**List of tasks**
1. In the review of Brad Fit's show, which pantomime did he see first, and where?
2. Transcribe the section of the pantomime review starting at "Deprived of panto" and ending at "his Pantomime Toolbox.".

**Quoted passage**
Chris Eldon Lee reviews Brad Fits one woman show which returns to Shrewsbury’s Theatre Severn immediately after Christmas
No single man has ever endeared himself to Shrewsbury like Brad Fit. Ten years ago, he took the town’s flagging pantomime and turned into the Rolls Royce of entertainment; directing the show himself and playing the Dame with amazing ability.
Deprived of panto this Christmas, he has bravely taken to the stage – possibly prompted by the tax man – to present his one man, one woman show about the art and history of panto; exploring what he calls his Pantomime Toolbox.
Brad has the enviable knack of being incredibly funny – in a most subtle and personable way. And, of course, he has a ridiculous wardrobe of weird and wonderful frocks. But what is this! With dozens of costumes to choose from, he made his entrance last night in jeans and tee-shirt. For we were about to enjoy an evening with the unplugged, stripped-down Brad … for one split second a little more stripped-down than he intended.
It was all akin to being invited backstage, into his dressing room, for a cosy, fireside chat in which Brad laid bare his life-long passion with panto.
It all started when he was just five years old and was taken to see his first pantomime, Cinderella, at the Norwich Theatre Royal. He recreated that experience before our very eyes; the lights, the music, the dancing girls and the dazzling entrance of the star of the show, Benny from Crossroads, complete with bobble hat. But that first injection of fairy dust set the stage for the rest of his lucky life.
From school he got a job as an usher at the same theatre and then he just fell into making comedy panto props there. He then fell again, from an equally great height, into stage management – which meant he could watch the professionals from the wings – and eventually, as we know, he just dropped into the role of Pantomime Dame.

**Entries supplied**
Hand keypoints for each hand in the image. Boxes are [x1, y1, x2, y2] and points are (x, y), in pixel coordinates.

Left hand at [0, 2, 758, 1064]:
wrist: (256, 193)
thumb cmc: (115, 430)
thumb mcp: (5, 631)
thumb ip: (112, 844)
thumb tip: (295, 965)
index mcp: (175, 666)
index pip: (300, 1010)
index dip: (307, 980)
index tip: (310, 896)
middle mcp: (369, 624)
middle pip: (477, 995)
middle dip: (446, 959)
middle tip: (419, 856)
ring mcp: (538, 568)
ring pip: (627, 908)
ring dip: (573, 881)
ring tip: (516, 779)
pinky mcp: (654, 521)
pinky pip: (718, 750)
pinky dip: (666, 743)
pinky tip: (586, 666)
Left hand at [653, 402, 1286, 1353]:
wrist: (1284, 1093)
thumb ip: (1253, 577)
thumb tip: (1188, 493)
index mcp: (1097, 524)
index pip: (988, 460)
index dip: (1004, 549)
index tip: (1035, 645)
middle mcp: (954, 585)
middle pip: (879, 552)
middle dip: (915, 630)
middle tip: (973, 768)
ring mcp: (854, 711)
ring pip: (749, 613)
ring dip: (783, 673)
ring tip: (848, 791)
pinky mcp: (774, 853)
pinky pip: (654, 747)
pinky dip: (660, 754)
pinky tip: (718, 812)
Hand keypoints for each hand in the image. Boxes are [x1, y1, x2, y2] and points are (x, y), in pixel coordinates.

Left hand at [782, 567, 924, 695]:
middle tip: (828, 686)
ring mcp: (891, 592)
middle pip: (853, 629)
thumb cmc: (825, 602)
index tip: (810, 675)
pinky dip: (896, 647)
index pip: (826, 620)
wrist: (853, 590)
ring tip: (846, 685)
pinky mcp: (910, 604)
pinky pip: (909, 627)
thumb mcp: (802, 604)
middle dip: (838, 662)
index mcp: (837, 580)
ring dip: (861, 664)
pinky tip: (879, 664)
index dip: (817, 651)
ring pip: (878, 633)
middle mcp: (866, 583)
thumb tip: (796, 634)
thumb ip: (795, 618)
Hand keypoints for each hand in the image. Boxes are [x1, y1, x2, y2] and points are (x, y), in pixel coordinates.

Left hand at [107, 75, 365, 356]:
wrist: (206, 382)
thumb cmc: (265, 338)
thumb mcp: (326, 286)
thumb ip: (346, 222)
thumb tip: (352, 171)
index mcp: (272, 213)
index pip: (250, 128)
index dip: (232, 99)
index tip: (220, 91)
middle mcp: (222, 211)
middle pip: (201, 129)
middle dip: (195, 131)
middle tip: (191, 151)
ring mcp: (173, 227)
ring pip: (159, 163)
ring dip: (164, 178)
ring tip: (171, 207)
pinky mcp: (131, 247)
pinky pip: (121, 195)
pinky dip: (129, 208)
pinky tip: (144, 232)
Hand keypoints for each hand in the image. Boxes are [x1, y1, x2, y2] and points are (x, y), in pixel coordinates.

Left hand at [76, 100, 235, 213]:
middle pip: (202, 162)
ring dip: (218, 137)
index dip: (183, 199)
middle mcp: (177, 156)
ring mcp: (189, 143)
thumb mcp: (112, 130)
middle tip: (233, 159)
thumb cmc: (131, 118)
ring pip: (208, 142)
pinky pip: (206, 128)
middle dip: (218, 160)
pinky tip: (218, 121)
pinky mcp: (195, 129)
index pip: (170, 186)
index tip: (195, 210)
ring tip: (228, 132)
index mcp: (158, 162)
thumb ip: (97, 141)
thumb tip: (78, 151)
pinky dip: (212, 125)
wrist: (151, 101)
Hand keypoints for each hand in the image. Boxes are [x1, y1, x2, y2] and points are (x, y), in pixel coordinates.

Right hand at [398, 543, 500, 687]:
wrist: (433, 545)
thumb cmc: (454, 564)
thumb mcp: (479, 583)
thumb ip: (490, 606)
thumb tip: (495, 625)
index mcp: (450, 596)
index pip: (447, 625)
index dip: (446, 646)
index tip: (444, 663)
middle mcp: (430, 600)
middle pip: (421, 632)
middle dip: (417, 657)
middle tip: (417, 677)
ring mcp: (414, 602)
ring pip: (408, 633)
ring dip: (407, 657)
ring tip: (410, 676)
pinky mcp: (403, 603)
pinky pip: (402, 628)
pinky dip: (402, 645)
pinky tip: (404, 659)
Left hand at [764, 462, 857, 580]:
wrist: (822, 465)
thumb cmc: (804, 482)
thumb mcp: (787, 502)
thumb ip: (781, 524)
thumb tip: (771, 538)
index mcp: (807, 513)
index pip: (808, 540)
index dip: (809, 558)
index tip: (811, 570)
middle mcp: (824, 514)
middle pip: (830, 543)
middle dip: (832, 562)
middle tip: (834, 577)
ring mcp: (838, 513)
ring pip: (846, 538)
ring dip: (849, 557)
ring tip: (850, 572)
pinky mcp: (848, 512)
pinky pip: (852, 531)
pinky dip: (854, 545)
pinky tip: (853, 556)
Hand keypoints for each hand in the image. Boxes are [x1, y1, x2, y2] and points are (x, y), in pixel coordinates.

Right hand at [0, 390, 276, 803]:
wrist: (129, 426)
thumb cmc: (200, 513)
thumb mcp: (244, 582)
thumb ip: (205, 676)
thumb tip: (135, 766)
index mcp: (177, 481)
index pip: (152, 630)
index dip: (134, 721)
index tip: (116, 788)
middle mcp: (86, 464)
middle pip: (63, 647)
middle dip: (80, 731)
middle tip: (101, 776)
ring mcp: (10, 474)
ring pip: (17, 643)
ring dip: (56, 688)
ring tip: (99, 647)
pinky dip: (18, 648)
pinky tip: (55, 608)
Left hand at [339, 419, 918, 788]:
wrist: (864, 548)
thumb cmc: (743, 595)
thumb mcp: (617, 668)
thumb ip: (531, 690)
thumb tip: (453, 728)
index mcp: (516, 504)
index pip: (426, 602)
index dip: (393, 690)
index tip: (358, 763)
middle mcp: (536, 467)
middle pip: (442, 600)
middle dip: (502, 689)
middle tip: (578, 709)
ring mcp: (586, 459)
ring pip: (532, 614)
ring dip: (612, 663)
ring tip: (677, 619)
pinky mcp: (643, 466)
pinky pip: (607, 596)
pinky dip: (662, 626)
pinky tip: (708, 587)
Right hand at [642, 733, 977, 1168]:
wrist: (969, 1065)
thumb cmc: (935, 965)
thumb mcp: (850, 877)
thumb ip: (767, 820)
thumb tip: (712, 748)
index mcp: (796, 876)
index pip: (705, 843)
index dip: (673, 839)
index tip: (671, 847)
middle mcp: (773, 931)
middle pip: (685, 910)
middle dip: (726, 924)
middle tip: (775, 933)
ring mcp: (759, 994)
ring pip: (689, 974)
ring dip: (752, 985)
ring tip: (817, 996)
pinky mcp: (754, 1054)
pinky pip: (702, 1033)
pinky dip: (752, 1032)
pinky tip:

**Task answers**
1. Cinderella, at the Norwich Theatre Royal.

2.
Deprived of panto this Christmas, he has bravely taken to the stage – possibly prompted by the tax man – to present his one man, one woman show about the art and history of panto; exploring what he calls his Pantomime Toolbox.